I am working on Python Pandas. Dataframe is like:
Group | Group1 | Group2 | Group3 |
---|---|---|---|
11abc | q | q | q |
q | q | q | q |
q | 22abc | q | q |
I would like to create an additional column. If in the same row, there is an item matched substring "abc", the exact value will be copied to the new column.
Expected result:
|Group | Group1 | Group2 | Group3 | NewColumn |
|------|---------|---------|---------|-----------|
|11abc | q | q | q | 11abc |
|q | q | q | q | (no value)|
|q | 22abc | q | q | 22abc |
I googled a while and find out I can use pd.series.str.contains('abc')
to return TRUE. Then I planned to to loop through the columns.

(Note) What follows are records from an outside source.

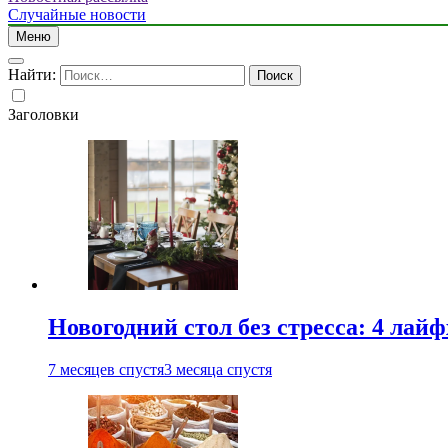
Случайные новости
Меню
Найти:
Заголовки
Новогодний стол без стресса: 4 лай
7 месяцев спустя
3 месяца спустя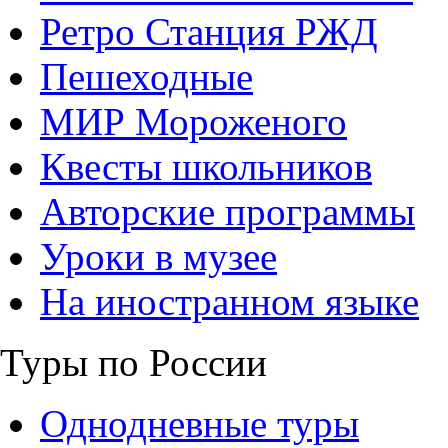
Ретро Станция РЖД
Пешеходные
МИР Мороженого
Квесты школьников
Авторские программы
Уроки в музее
На иностранном языке
Туры по России
Однодневные туры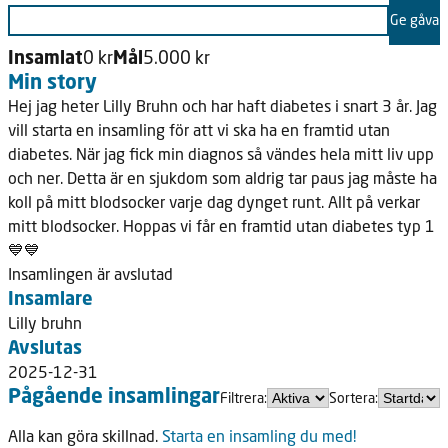
Ge gåva
Insamlat
0 kr
Mål
5.000 kr
Min story
Hej jag heter Lilly Bruhn och har haft diabetes i snart 3 år. Jag
vill starta en insamling för att vi ska ha en framtid utan
diabetes. När jag fick min diagnos så vändes hela mitt liv upp
och ner. Detta är en sjukdom som aldrig tar paus jag måste ha
koll på mitt blodsocker varje dag dynget runt. Allt på verkar
mitt blodsocker. Hoppas vi får en framtid utan diabetes typ 1
💙💙
Insamlingen är avslutad
Insamlare
Lilly bruhn
Avslutas
2025-12-31
Pågående insamlingar
Filtrera:
Sortera:
Alla kan göra skillnad.
Starta en insamling du med!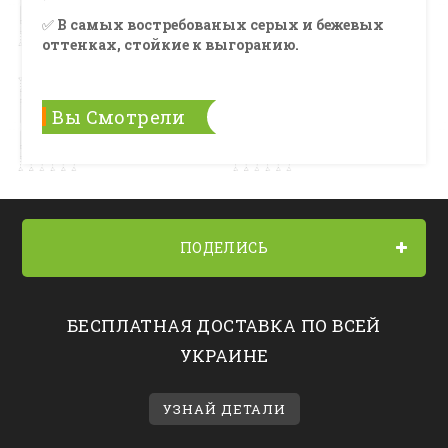
✅
В самых востребованых серых и бежевых
оттенках, стойкие к выгоранию.
Вы Смотрели
ПОДЕЛИСЬ
БЕСПЛАТНАЯ ДОСТАВКА ПО ВСЕЙ
УКРАИНЕ
УЗНАЙ ДЕТАЛИ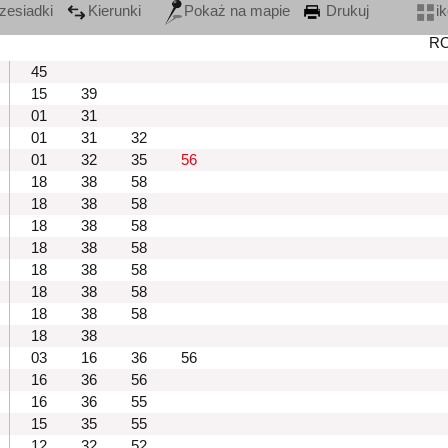
zesiadki
Kierunki
Pokaż na mapie
Drukuj
i
R
45
15
39
01
31
01
31
32
01
32
35
56
18
38
58
18
38
58
18
38
58
18
38
58
18
38
58
18
38
58
18
38
58
18
38
03
16
36
56
16
36
56
16
36
55
15
35
55
12
32
52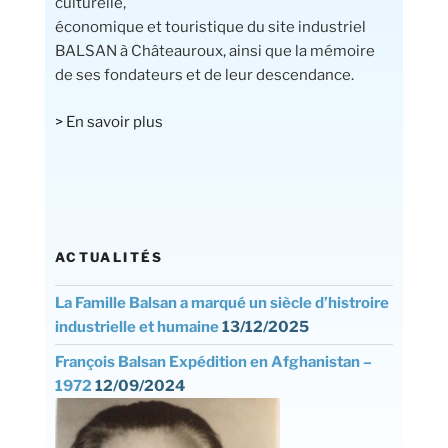
culturelle,
économique et touristique du site industriel
BALSAN à Châteauroux, ainsi que la mémoire
de ses fondateurs et de leur descendance.
> En savoir plus
ACTUALITÉS
La Famille Balsan a marqué un siècle d’histroire
industrielle et humaine
13/12/2025
François Balsan Expédition en Afghanistan –
1972
12/09/2024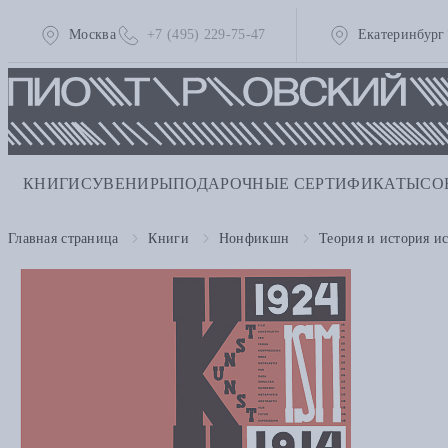
Москва
+7 (495) 229-75-47
Екатеринбург
КНИГИ
СУВЕНИРЫ
ПОДАРОЧНЫЕ СЕРТИФИКАТЫ
СО
Главная страница
Книги
Нонфикшн
Теория и история ис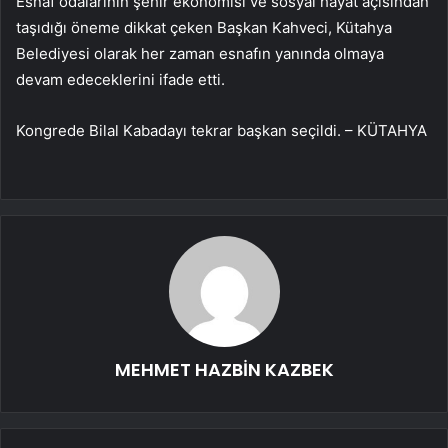
Esnaf odalarının şehir ekonomisi ve sosyal hayat açısından
taşıdığı öneme dikkat çeken Başkan Kahveci, Kütahya
Belediyesi olarak her zaman esnafın yanında olmaya
devam edeceklerini ifade etti.
Kongrede Bilal Kabadayı tekrar başkan seçildi. – KÜTAHYA
MEHMET HAZBİN KAZBEK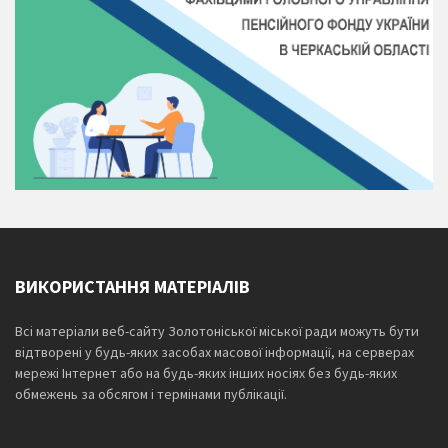
ВИКОРИСТАННЯ МАТЕРІАЛІВ
Всі матеріали веб-сайту Золотоніської міської ради можуть бути
відтворені у будь-яких засобах масової інформації, на серверах
мережі Інтернет або на будь-яких інших носіях без будь-яких
обмежень за обсягом і термінами публікації.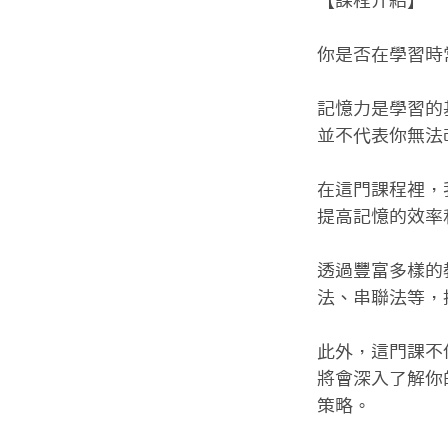
【課程介紹】

你是否在學習時
記憶力是學習的
並不代表你無法改
在這門課程裡，
提高記憶的效率
透過豐富多樣的
法、串聯法等，
此外，這門課不
將會深入了解你
策略。
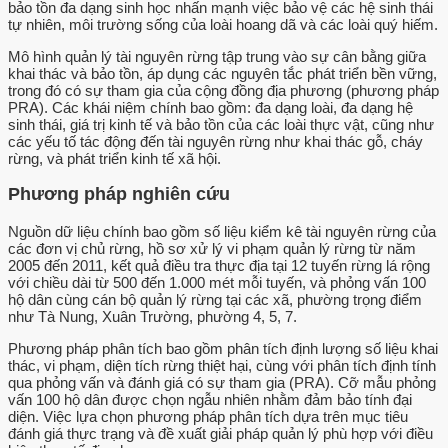
bảo tồn đa dạng sinh học nhấn mạnh việc bảo vệ các hệ sinh thái
tự nhiên, môi trường sống của loài hoang dã và các loài quý hiếm.
Mô hình quản lý tài nguyên rừng tập trung vào sự cân bằng giữa
khai thác và bảo tồn, áp dụng các nguyên tắc phát triển bền vững,
trong đó có sự tham gia của cộng đồng địa phương (phương pháp
PRA). Các khái niệm chính bao gồm: đa dạng loài, đa dạng hệ
sinh thái, giá trị kinh tế và bảo tồn của các loài thực vật, cũng như
các yếu tố tác động đến tài nguyên rừng như khai thác gỗ, cháy
rừng, và phát triển kinh tế xã hội.
Phương pháp nghiên cứu
Nguồn dữ liệu chính bao gồm số liệu kiểm kê tài nguyên rừng của
các đơn vị chủ rừng, hồ sơ xử lý vi phạm quản lý rừng từ năm
2005 đến 2011, kết quả điều tra thực địa tại 12 tuyến rừng lá rộng
với chiều dài từ 500 đến 1.000 mét mỗi tuyến, và phỏng vấn 100
hộ dân cùng cán bộ quản lý rừng tại các xã, phường trọng điểm
như Tà Nung, Xuân Trường, phường 4, 5, 7.
Phương pháp phân tích bao gồm phân tích định lượng số liệu khai
thác, vi phạm, diện tích rừng thiệt hại, cùng với phân tích định tính
qua phỏng vấn và đánh giá có sự tham gia (PRA). Cỡ mẫu phỏng
vấn 100 hộ dân được chọn ngẫu nhiên nhằm đảm bảo tính đại
diện. Việc lựa chọn phương pháp phân tích dựa trên mục tiêu
đánh giá thực trạng và đề xuất giải pháp quản lý phù hợp với điều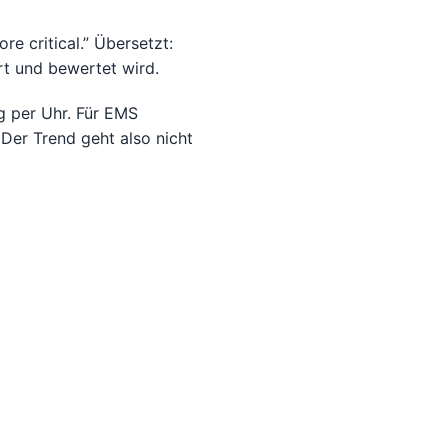
e critical.” Übersetzt:
rt und bewertet wird.
g per Uhr. Für EMS
 Der Trend geht also nicht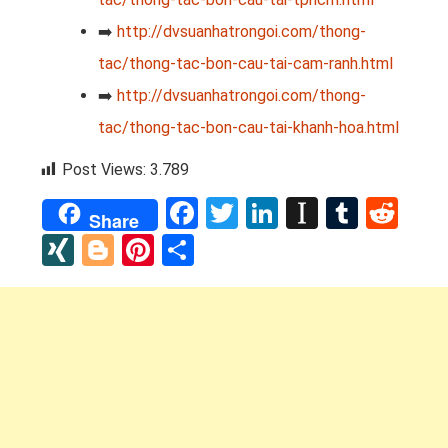
➡️
http://dvsuanhatrongoi.com/thong-
tac/thong-tac-bon-cau-tai-cam-ranh.html
➡️
http://dvsuanhatrongoi.com/thong-
tac/thong-tac-bon-cau-tai-khanh-hoa.html
Post Views:
3.789
Facebook
Twitter
LinkedIn
Instapap
Tumbl
Red
Share
XING
Blogger
Pinterest
Share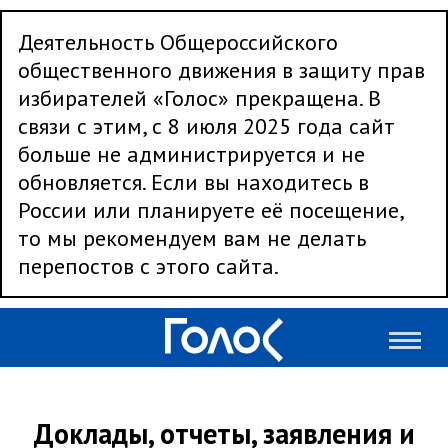
Деятельность Общероссийского
общественного движения в защиту прав
избирателей «Голос» прекращена. В
связи с этим, с 8 июля 2025 года сайт
больше не администрируется и не
обновляется. Если вы находитесь в
России или планируете её посещение,
то мы рекомендуем вам не делать
перепостов с этого сайта.
Доклады, отчеты, заявления и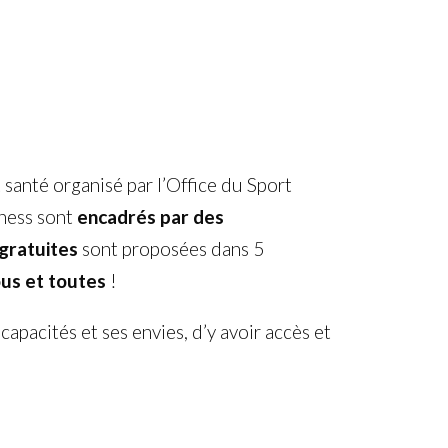
santé organisé par l’Office du Sport
tness sont
encadrés par des
gratuites
sont proposées dans 5
us et toutes
!
capacités et ses envies, d’y avoir accès et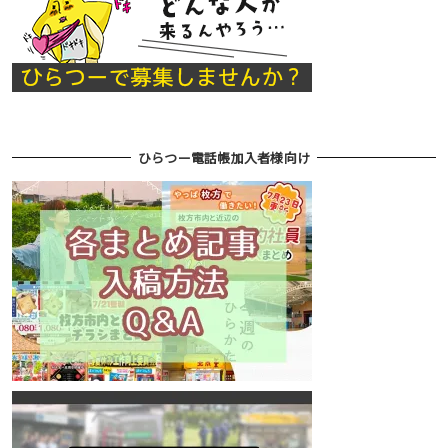
ひらつー電話帳加入者様向け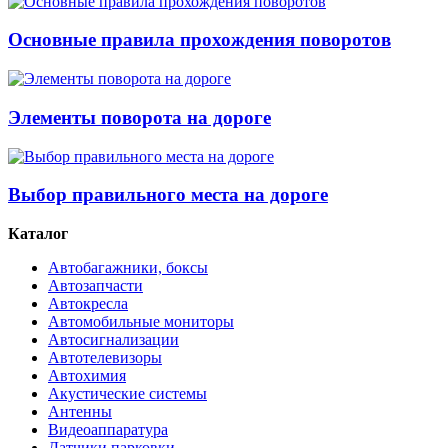
Основные правила прохождения поворотов
Элементы поворота на дороге
Выбор правильного места на дороге
Каталог
Автобагажники, боксы
Автозапчасти
Автокресла
Автомобильные мониторы
Автосигнализации
Автотелевизоры
Автохимия
Акустические системы
Антенны
Видеоаппаратура
Датчики парковки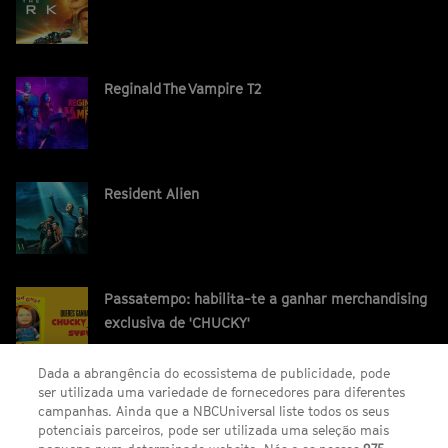
Reginald The Vampire T2
Resident Alien
Passatempo: habilita-te a ganhar merchandising
exclusiva de 'CHUCKY'
Dada a abrangência do ecossistema de publicidade, pode
ser utilizada uma variedade de fornecedores para diferentes
campanhas. Ainda que a NBCUniversal liste todos os seus
potenciais parceiros, pode ser utilizada uma seleção mais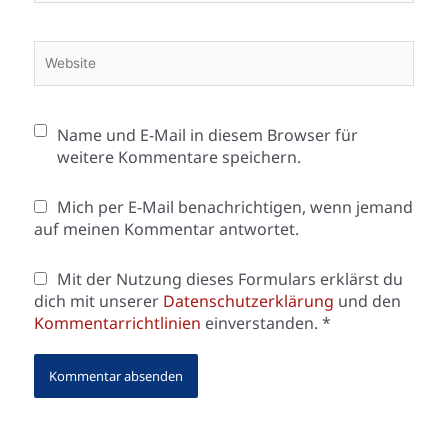
Adresse*
Website
Name und E-Mail in diesem Browser für
weitere Kommentare speichern.
Mich per E-Mail benachrichtigen, wenn jemand
auf meinen Kommentar antwortet.
Mit der Nutzung dieses Formulars erklärst du
dich mit unserer
Datenschutzerklärung
und den
Kommentarrichtlinien
einverstanden.
*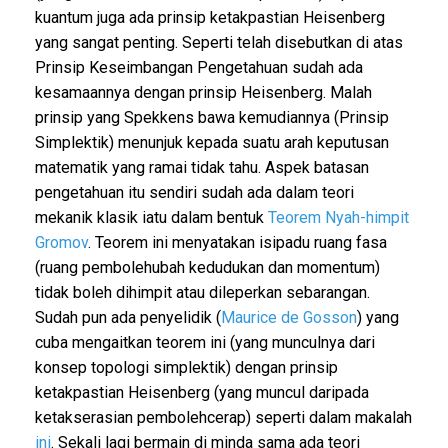
kuantum juga ada prinsip ketakpastian Heisenberg
yang sangat penting. Seperti telah disebutkan di atas
Prinsip Keseimbangan Pengetahuan sudah ada
kesamaannya dengan prinsip Heisenberg. Malah
prinsip yang Spekkens bawa kemudiannya (Prinsip
Simplektik) menunjuk kepada suatu arah keputusan
matematik yang ramai tidak tahu. Aspek batasan
pengetahuan itu sendiri sudah ada dalam teori
mekanik klasik iatu dalam bentuk
Teorem Nyah-himpit
Gromov
. Teorem ini menyatakan isipadu ruang fasa
(ruang pembolehubah kedudukan dan momentum)
tidak boleh dihimpit atau dileperkan sebarangan.
Sudah pun ada penyelidik (
Maurice de Gosson
) yang
cuba mengaitkan teorem ini (yang munculnya dari
konsep topologi simplektik) dengan prinsip
ketakpastian Heisenberg (yang muncul daripada
ketakserasian pembolehcerap) seperti dalam makalah
ini
. Sekali lagi bermain di minda sama ada teori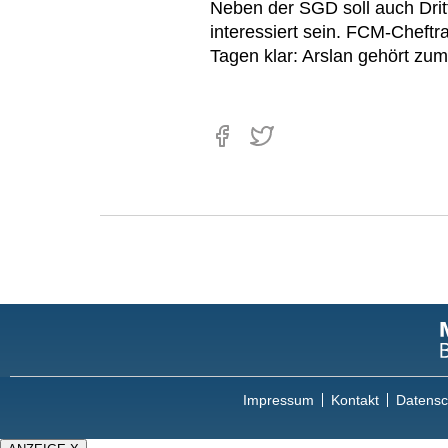
Neben der SGD soll auch Drit
interessiert sein. FCM-Cheftra
Tagen klar: Arslan gehört zu
Impressum
Kontakt
Datensc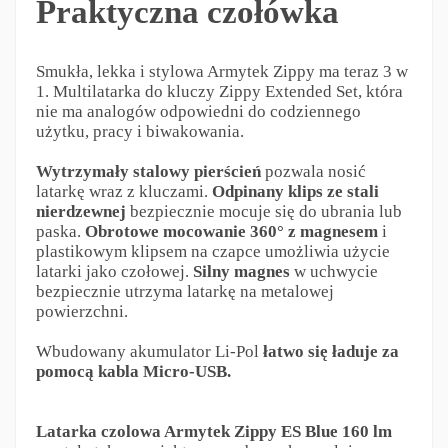
Praktyczna czołówka
Smukła, lekka i stylowa Armytek Zippy ma teraz 3 w
1. Multilatarka do kluczy Zippy Extended Set, która
nie ma analogów odpowiedni do codziennego
użytku, pracy i biwakowania.
Wytrzymały stalowy pierścień
pozwala nosić
latarkę wraz z kluczami.
Odpinany klips ze stali
nierdzewnej
bezpiecznie mocuje się do ubrania lub
paska.
Obrotowe mocowanie 360° z magnesem
i
plastikowym klipsem na czapce umożliwia użycie
latarki jako czołowej.
Silny magnes
w uchwycie
bezpiecznie utrzyma latarkę na metalowej
powierzchni.
Wbudowany akumulator Li-Pol
łatwo się ładuje za
pomocą kabla Micro-USB.
Latarka czolowa Armytek Zippy ES
Blue 160 lm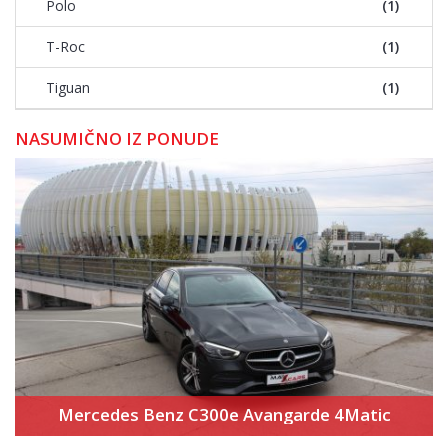
Polo
(1)
T-Roc
(1)
Tiguan
(1)
NASUMIČNO IZ PONUDE
Mercedes Benz C300e Avangarde 4Matic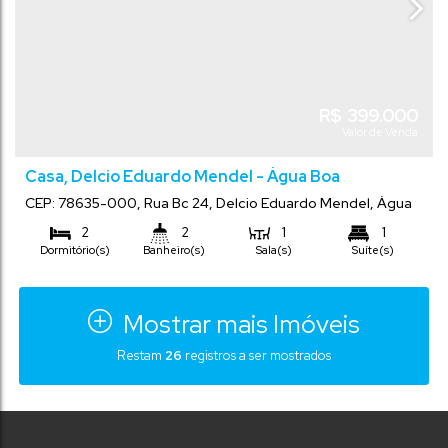
R$
399.000
Valor de Venda
Casa, Delcio Eduardo Mendel - Água Boa
CEP: 78635-000
,
Rua Bc 24
,
Delcio Eduardo Mendel
,
Água
Boa
,
Mato Grosso
,
Brasil
2
2
1
1
Dormitório(s)
Banheiro(s)
Sala(s)
Suíte(s)
Comprimento:
62
m²
240
m²
.00
.00
Total:
Terreno:
24
m
.00
10
m
.00
Frente:
Mostrar mais Imóveis
Restam
26
registros a ser mostrados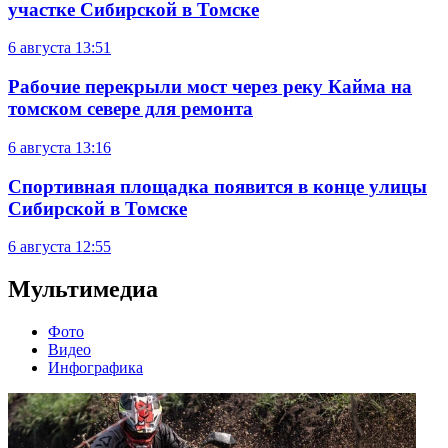
участке Сибирской в Томске
6 августа
13:51
Рабочие перекрыли мост через реку Кайма на
томском севере для ремонта
6 августа
13:16
Спортивная площадка появится в конце улицы
Сибирской в Томске
6 августа
12:55
Мультимедиа
Фото
Видео
Инфографика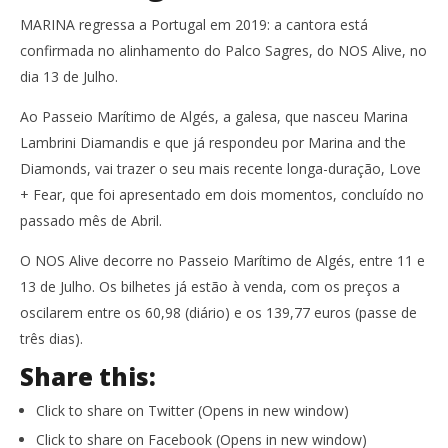
MARINA regressa a Portugal em 2019: a cantora está
confirmada no alinhamento do Palco Sagres, do NOS Alive, no
dia 13 de Julho.
Ao Passeio Marítimo de Algés, a galesa, que nasceu Marina
Lambrini Diamandis e que já respondeu por Marina and the
Diamonds, vai trazer o seu mais recente longa-duração, Love
+ Fear, que foi apresentado em dois momentos, concluído no
passado mês de Abril.
O NOS Alive decorre no Passeio Marítimo de Algés, entre 11 e
13 de Julho. Os bilhetes já estão à venda, com os preços a
oscilarem entre os 60,98 (diário) e os 139,77 euros (passe de
três dias).
Share this:
Click to share on Twitter (Opens in new window)
Click to share on Facebook (Opens in new window)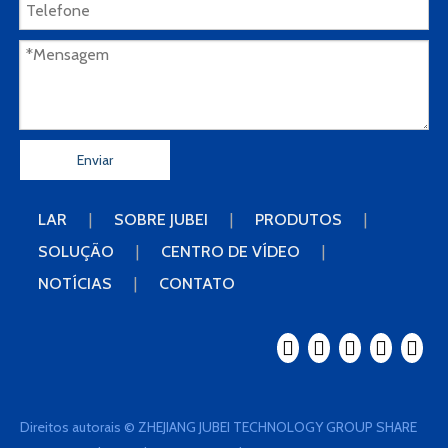
Enviar
LAR
|
SOBRE JUBEI
|
PRODUTOS
|
SOLUÇÃO
|
CENTRO DE VÍDEO
|
NOTÍCIAS
|
CONTATO
Direitos autorais © ZHEJIANG JUBEI TECHNOLOGY GROUP SHARE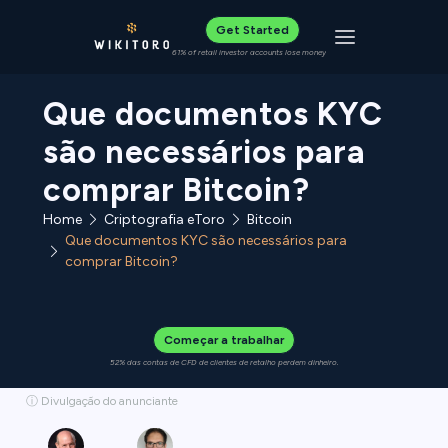
Get Started
Toggle navigat
61% of retail investor accounts lose money
Que documentos KYC
são necessários para
comprar Bitcoin?
Home
Criptografia eToro
Bitcoin
Que documentos KYC são necessários para
comprar Bitcoin?
Começar a trabalhar
52% das contas de CFD de clientes de retalho perdem dinheiro.
ⓘ Divulgação do anunciante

First of all I tried one column first by:
IF df_target[df_target['Group'].str.contains('abc')]:
df_target['NewColumn'] = df_target['Group']
However, I encounter the error "Cannot mask with non-boolean array containing NA / NaN values
". I have a step backward and I am not sure if I am on the correct direction. I would like to check with the community what would be the appropriate way in doing this kind of data transformation task in Pandas?
Many thanks..
CodePudding user response:
IIUC, stack and perform your match:
s = df.stack()
out = df.join(s[s.str.contains('abc')]
.groupby(level=0).agg(','.join)
.rename('NewColumn'))
output:
Group Group1 Group2 Group3 NewColumn
0 11abc q q q 11abc
1 q q q q NaN
2 q 22abc q q 22abc
CodePudding user response:
If posible multiple match you can filter rows with join by ,
:
df['NewColumn'] = df.apply(lambda x: ', '.join(x[x.str.contains('abc')]), axis=1)
print (df)
Group Group1 Group2 Group3 NewColumn
0 11abc q q q 11abc
1 q q q q
2 q 22abc q q 22abc